Anonymous Coward says:

yes they have spent a lot but that was public money that was supposed to give more people (everyone) better broadband (decent connection speeds) to at least stream and receive streaming video! as for what he says he’ll do, i’m inclined to wait and see. give praise where and when it’s due but not until and make sure it is deserved!

Anonymous Anonymous Coward says:

Competition

There is a point about competition that needs to be made. The FTC is as culpable as anyone. Thinking that 2 or 4 players is a competitive market. They allowed Ma Bell, they allowed single provider for cable and called a telco the competitor, they allowed the wireless market get down to four instead of creating a level playing field so the smaller guys could expand, and therefore compete.

The FCC is not out of this as they allowed the big players to take all the bandwidth, and could have set different rules.

How we got here is not my point. That we are here, and that those are the two agencies with the responsibility to act.

My pessimism extends to, I don’t think that they will. Too much money in the system.

Anonymous Coward says:

What about townships and counties where private franchise monopolies have already been granted to private broadband ISPs, such as Comcast and Verizon.

Will these existing franchise licensing agreements prevent the building of municipal broadband projects? Will existing franchise licensing agreements still prevent other private broadband ISPs from moving into an area and offering competing services? Such as allowing Cox Cable and Comcast Cable to compete in the same franchise licensed area?

It sounds to me like deceiving weasel words from our current commissioner/lobbyist at the FCC, Mr. Wheeler.
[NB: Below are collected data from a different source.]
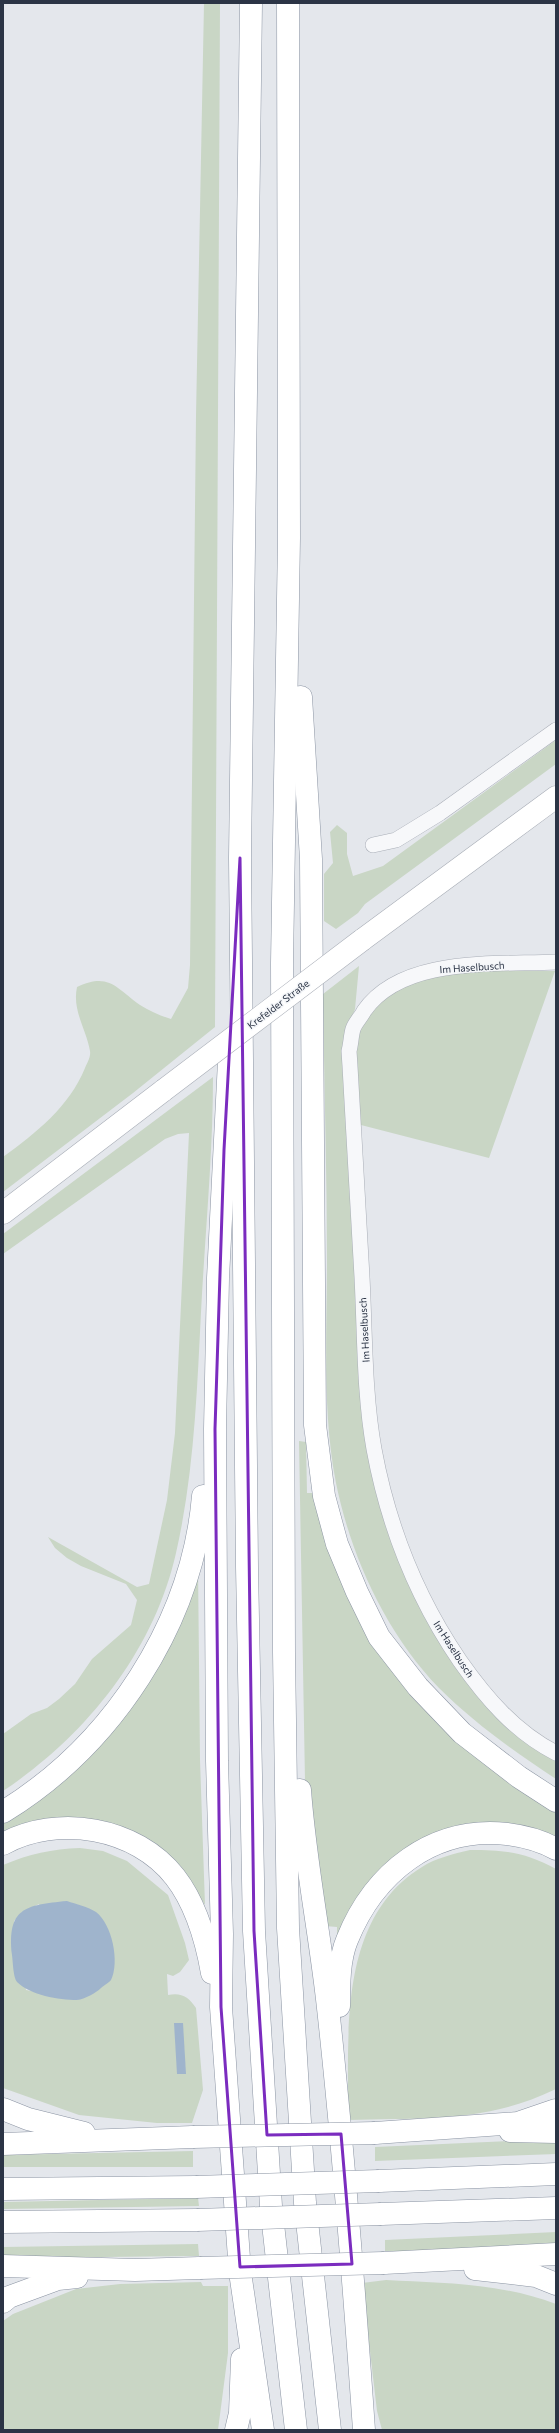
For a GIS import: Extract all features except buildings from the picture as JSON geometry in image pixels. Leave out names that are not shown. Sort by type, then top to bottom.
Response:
[{"type":"main road","points":[[251,3],[240,858],[247,1575],[254,1931],[271,2206],[296,2430]]},
{"type":"main road","points":[[288,3],[289,538],[282,963],[284,1652],[288,1928],[305,2203],[330,2430]]},
{"type":"main road","points":[[289,538],[299,594],[301,718],[311,859],[315,1425],[324,1496],[338,1544],[357,1592],[384,1643],[418,1687],[462,1733],[519,1777],[556,1801]]},
{"type":"main road","name":"Krefelder Straße","points":[[3,1212],[362,940],[556,797]]},
{"type":"main road","points":[[240,858],[218,1278],[215,1429],[217,1761],[222,1934],[221,2007],[244,2310],[263,2430]]},
{"type":"main road","points":[[3,1812],[16,1804],[84,1748],[118,1709],[143,1673],[170,1621],[188,1572],[201,1518],[206,1470],[207,1372],[218,1278]]},
{"type":"main road","points":[[284,1652],[296,1744],[303,1834],[319,1928],[338,2099],[364,2430]]},
{"type":"main road","points":[[3,1844],[13,1838],[48,1828],[85,1828],[119,1837],[151,1854],[175,1877],[192,1905],[206,1942],[216,1996],[221,2007]]},
{"type":"main road","points":[[338,2099],[339,1982],[346,1941],[360,1911],[379,1884],[424,1849],[456,1836],[488,1832],[520,1836],[556,1849]]},
{"type":"main road","points":[[3,2109],[28,2119],[79,2133],[125,2139]]},
{"type":"main road","points":[[3,2144],[125,2139],[421,2131],[518,2123],[556,2110]]},
{"type":"main road","points":[[421,2131],[556,2132]]},
{"type":"main road","points":[[3,2189],[196,2187],[556,2174]]},
{"type":"main road","points":[[3,2222],[197,2220],[556,2208]]},
{"type":"main road","points":[[3,2266],[135,2270],[418,2262],[556,2254]]},
{"type":"main road","points":[[418,2262],[536,2276],[556,2284]]},
{"type":"main road","points":[[3,2302],[9,2297],[58,2279],[135,2270]]},
{"type":"main road","points":[[236,2430],[240,2413],[244,2310]]},
{"type":"main road","points":[[356,2324],[374,2430]]},
{"type":"street","points":[[373,845],[396,840],[440,813],[556,730]]},
{"type":"street","name":"Im Haselbusch","points":[[556,962],[439,968],[408,976],[379,996],[368,1006],[353,1028],[350,1051],[367,1381],[374,1448],[388,1508],[417,1586],[442,1634],[478,1686],[508,1719],[534,1741],[556,1753]]},
{"type":"highlighted area","points":[[240,858],[254,1931],[267,2135],[341,2134],[352,2264],[240,2267],[221,2007],[215,1429],[224,1150]]},
{"type":"green space","points":[[204,3],[220,3],[215,1027],[133,1093],[3,1192],[3,1157],[39,1129],[61,1107],[78,1082],[89,1060],[90,1051],[76,1004],[77,987],[97,981],[112,984],[140,1005],[171,1019],[188,988],[190,965],[196,416]]},
{"type":"green space","points":[[556,740],[556,764],[365,904],[358,913],[336,929],[324,921],[324,874],[333,863],[330,832],[337,825],[347,833],[347,854],[353,876],[383,866]]},
{"type":"green space","points":[[359,966],[355,1009],[346,1033],[373,1478],[389,1536],[417,1602],[464,1677],[556,1760],[556,1779],[510,1748],[466,1713],[439,1688],[420,1666],[403,1643],[373,1593],[351,1539],[336,1483],[329,1428],[326,1372],[327,1228],[323,994]]},
{"type":"green space","points":[[474,971],[555,971],[489,1158],[361,1125],[356,1076],[357,1038],[360,1028],[374,1005],[394,990],[418,979]]},
{"type":"green space","points":[[213,1077],[210,1165],[194,1433],[182,1523],[176,1553],[166,1589],[151,1624],[133,1657],[112,1688],[88,1717],[62,1744],[33,1769],[3,1791],[3,1734],[31,1714],[47,1708],[75,1684],[92,1659],[131,1625],[137,1600],[126,1584],[81,1566],[67,1558],[55,1548],[48,1537],[137,1587],[149,1584],[167,1500],[175,1433],[189,1133],[178,1134],[165,1139],[3,1254],[3,1234]]},
{"type":"green space","points":[[299,1441],[306,1442],[307,1493],[316,1493],[375,1642],[556,1812],[556,1840],[453,1830],[337,1936],[337,1927],[325,1926],[305,1781]]},
{"type":"green space","points":[[198,1566],[200,1760],[205,1905],[193,1886],[123,1831],[3,1835],[3,1819],[90,1751]]},
{"type":"green space","points":[[80,1848],[103,1851],[127,1861],[168,1895],[185,1943],[189,1960],[180,1972],[173,1976],[167,1974],[168,1995],[177,1994],[184,1996],[196,2008],[203,2090],[192,2123],[157,2123],[79,2115],[3,2088],[3,1865],[31,1855]],"holes":[[[39,1904],[78,2000],[26,1990],[14,1921],[21,1913]]]},
{"type":"green space","points":[[470,1850],[514,1853],[545,1863],[556,1869],[556,2089],[529,2100],[503,2108],[478,2113],[428,2118],[348,2120],[349,2016],[361,1947],[375,1917],[394,1889],[427,1864]]},
{"type":"green space","points":[[556,2139],[556,2154],[375,2161],[375,2147]]},
{"type":"green space","points":[[193,2151],[193,2167],[3,2167],[3,2155]]},
{"type":"green space","points":[[198,2198],[199,2206],[3,2209],[3,2202]]},
{"type":"green space","points":[[556,2232],[556,2245],[470,2251],[385,2251],[385,2240]]},
{"type":"green space","points":[[198,2244],[199,2256],[3,2258],[3,2247]]},
{"type":"green space","points":[[386,2280],[472,2285],[514,2292],[556,2304],[556,2430],[382,2430],[377,2411],[362,2283]]},
{"type":"green space","points":[[201,2282],[203,2286],[228,2286],[228,2353],[218,2430],[3,2430],[3,2321],[13,2314],[76,2289],[120,2284]]},
{"type":"water","points":[[67,1901],[93,1910],[102,1918],[113,1944],[115,1963],[114,1972],[109,1982],[93,1994],[77,2000],[45,1996],[23,1987],[17,1982],[13,1965],[11,1939],[16,1918],[30,1907]]},
{"type":"water","points":[[174,2023],[183,2023],[186,2074],[177,2074]]}]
If Wheeler is serious about competition, he would declare regional franchise licensing agreements as anti-competitive and illegal.

If history is any kind of gauge of FCC commissioner sincerity, then we need look no further than former FCC commissioner Meredith Attwell Baker. Four months after approving the 16.7 billion Comcast NBC Universal merger, she immediately took a lobbyist job at Comcast.
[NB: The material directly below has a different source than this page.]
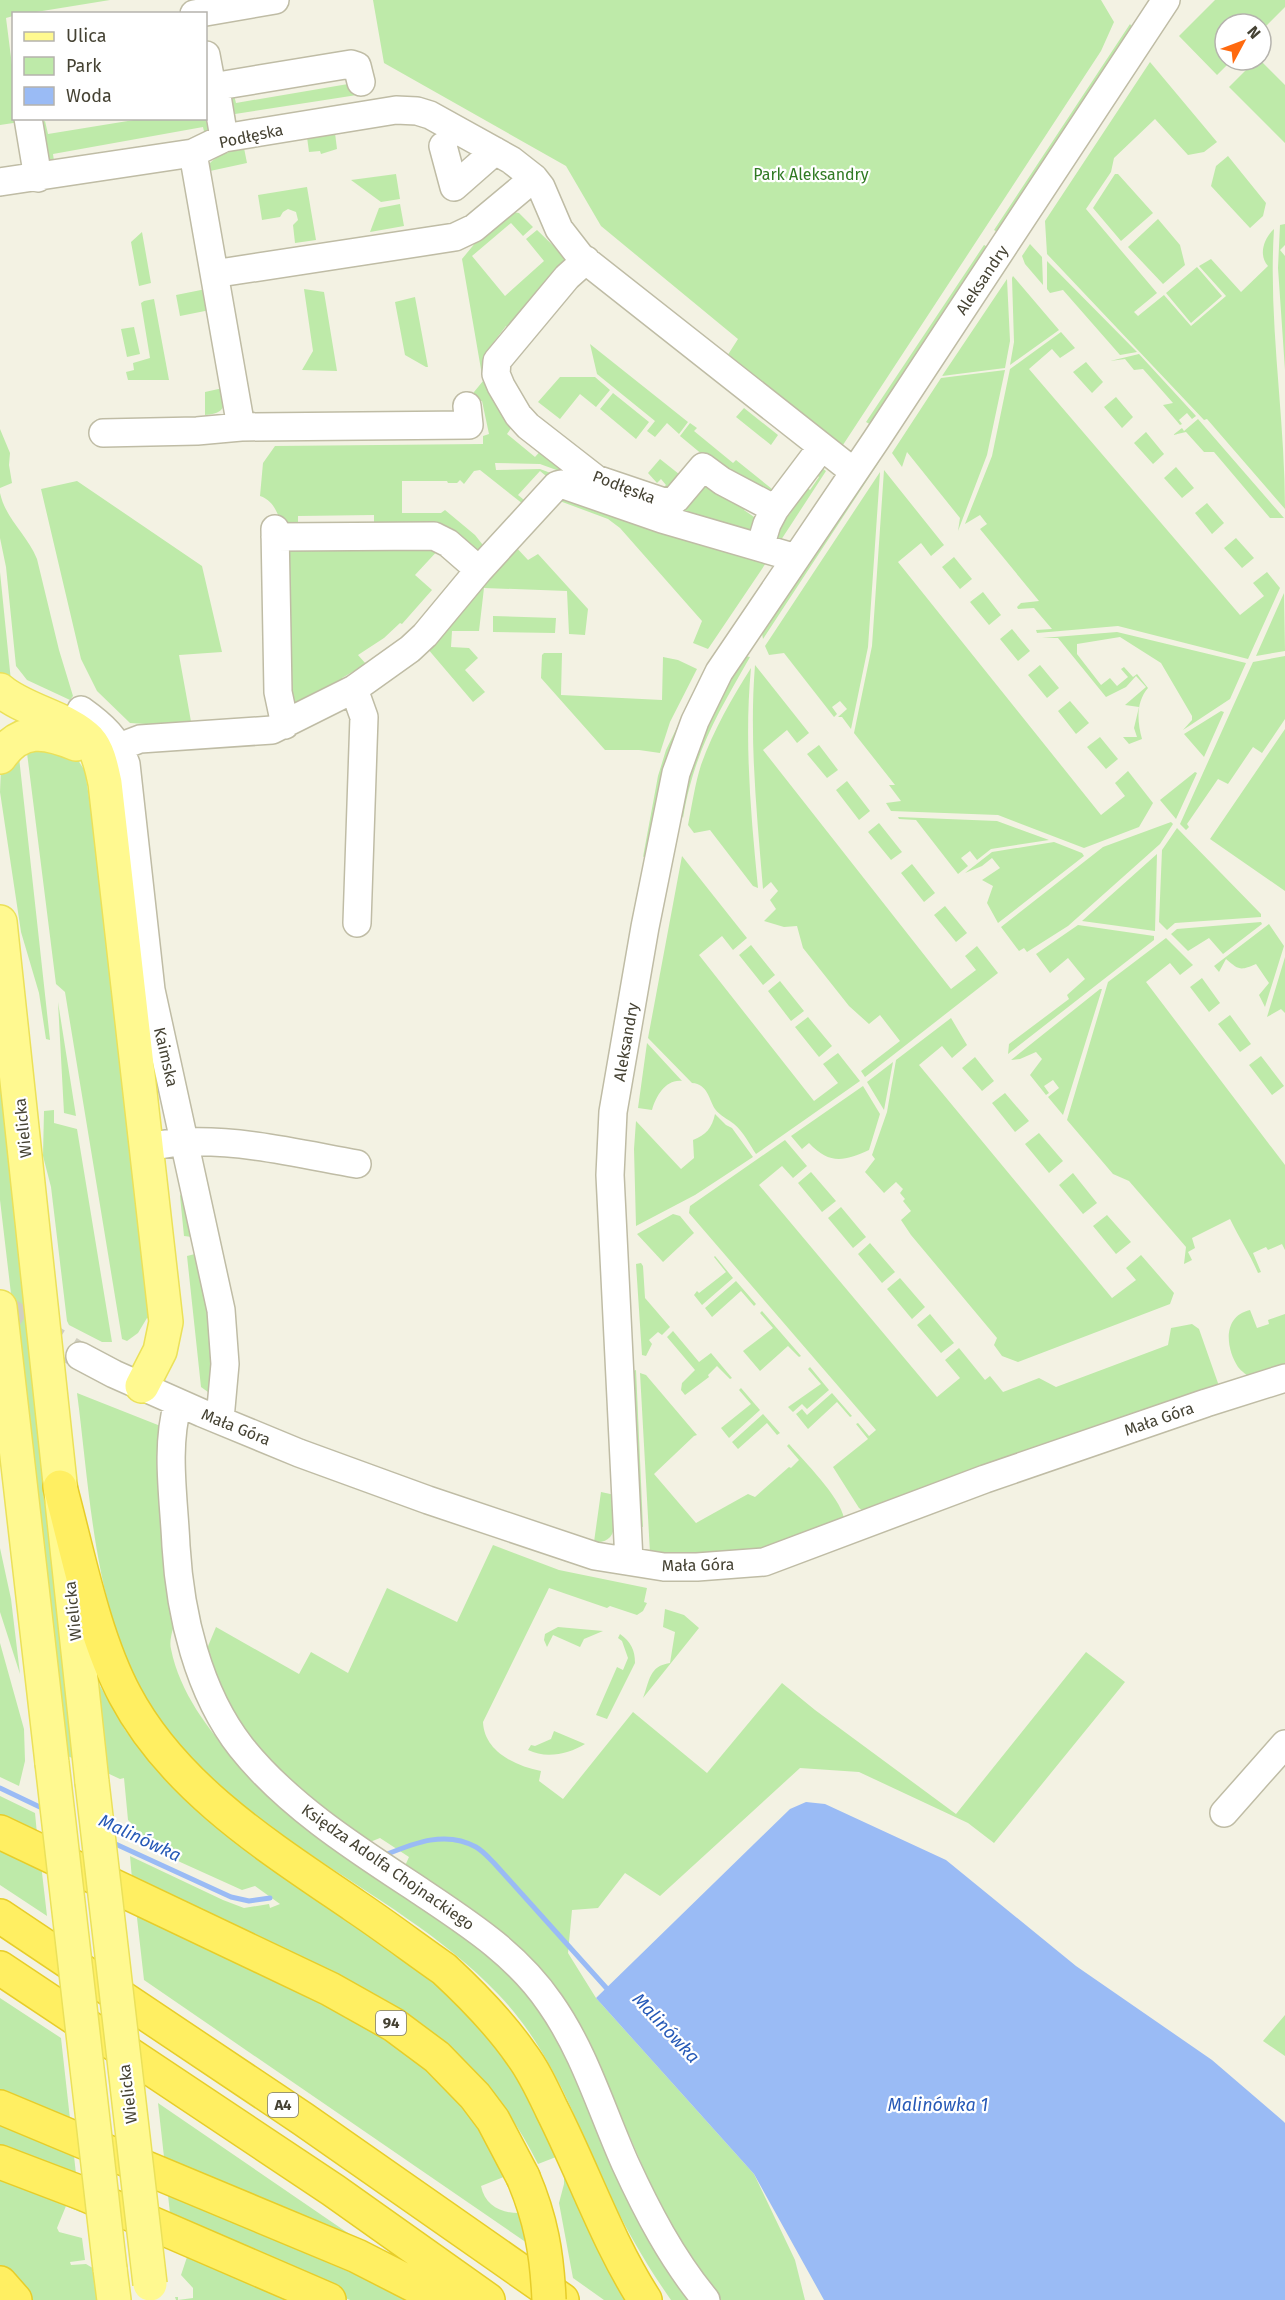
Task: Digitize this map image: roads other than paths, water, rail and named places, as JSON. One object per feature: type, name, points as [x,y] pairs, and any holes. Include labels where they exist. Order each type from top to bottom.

History paints a dim picture of the future for American broadband subscribers.

Mason Wheeler (profile) says:

I’ve said it before, but it bears repeating. In today’s society, broadband service shares certain characteristics with electricity and water: everyone (within epsilon) uses it, losing service would have an immediate adverse impact on quality-of-life, and technical and economic factors tend toward natural monopolies with high barriers to entry.

Let’s call a spade a spade. ISPs fill the role of public utilities; let’s legally recognize (and regulate) them as such.

Anonymous Coward says:

“For years, we’ve been arguing that the threat against net neutrality is a symptom, not the real problem. It’s a symptom of the lack of competition.”

Competition won’t fix a damn thing. ISPs stand to make a lot of money by having both ends of a TCP connection as their paying customers. They will never act against each other in such a way as to reduce their customer base back to what it was under network neutrality rules. They will compete in other ways, but they’ll never kill the goose with the golden egg.

Anonymous Coward says:

Competition

“For years, we’ve been arguing that the threat against net neutrality is a symptom, not the real problem. It’s a symptom of the lack of competition.”

Competition won’t fix a thing. ISPs stand to make a lot of money by having both ends of a TCP connection as their paying customers. They will never act against each other in such a way as to reduce their customer base back to what it was under network neutrality rules. They will compete in other ways, but they’ll never kill the goose with the golden egg.